Dijelaskan kelemahan dari perda ini, tidak memuat sanksi dan larangan terhadap calon-calon, jika terjadi sengketa seperti di Lopana Satu sekarang tidak tahu kelanjutannya akan dibawa kemana, dan harus mengatur pengawas harus diambil dari masyarakat.
"Sementara di perda ini pengawas berasal dari BPMPD," ucapnya.
Komisi satu juga mengatakan akan menyikapi dan menyelesaikan persoalan tersebut secara profesional, akan memanggil dengar pendapat dari Pemkab Minsel dan camat.

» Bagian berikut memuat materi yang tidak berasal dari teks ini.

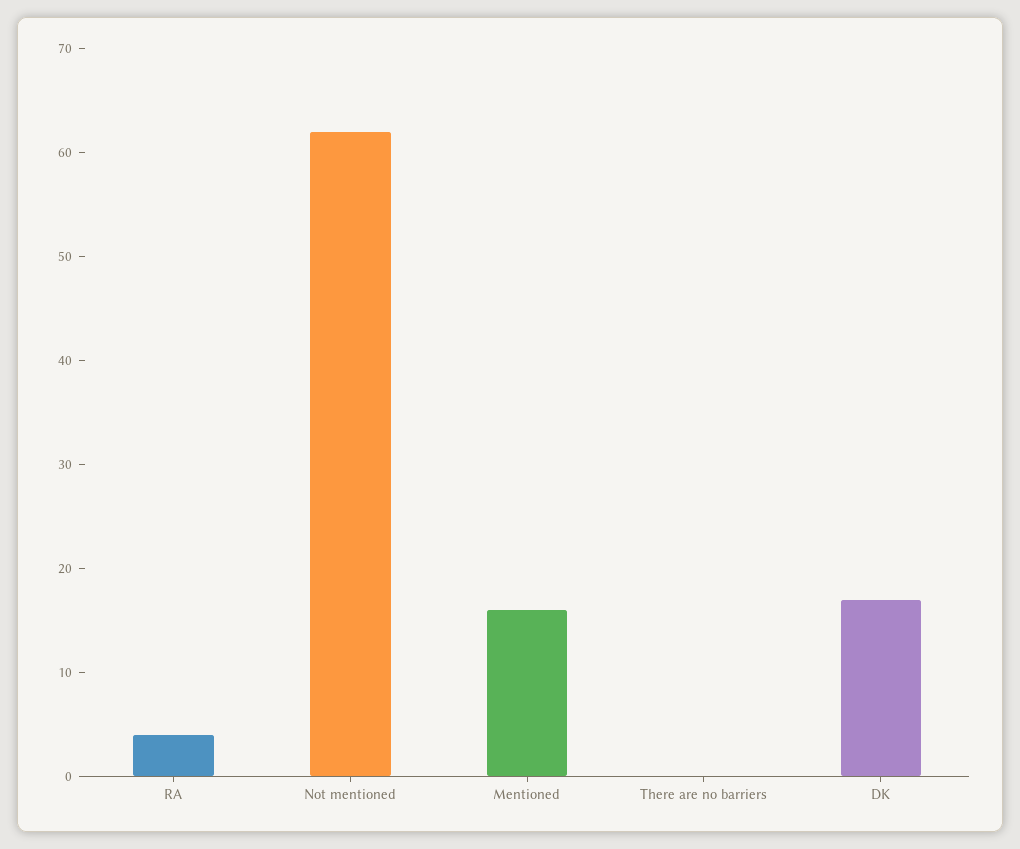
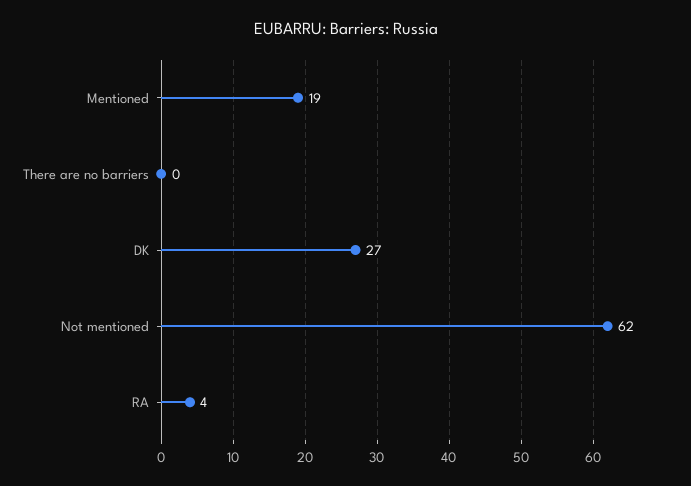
Mentioned: 16 -> 19
DK: 17 -> 27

Perwakilan pendemo juga mengutarakan menyesalkan, dimana belum ada tanggapan dari anggota dewan terhadap surat mereka tentang pilhut ini tanggal 22 Agustus lalu.
"Kami sudah menyurat ke DPRD tanggal 22 Agustus ditandatangani oleh 442 warga yang menolak pilhut, tetapi belum disikapi anggota DPRD, kami sesalkan hal tersebut," ujar Manasye Palakua perwakilan pendemo.
Terhadap itu, Philip Liwu mengatakan permintaan maaf, tetapi itu akan mereka tanggapi secara profesional.
"Saya juga sedih dan mohon maaf beribu-ribu kali, kalau ada rekan-rekan yang belum tanggapi surat maupun aspirasi lalu," ucapnya.
Terpisah Olive Lumi, Kaban BPMPD Minsel mengatakan, selama belum ada revisi perda pilhut lagi, maka mereka tetap akan memakai perda sekarang.
"Sepanjang belum revisi kami tetap masih pakai perda saat ini," pungkasnya.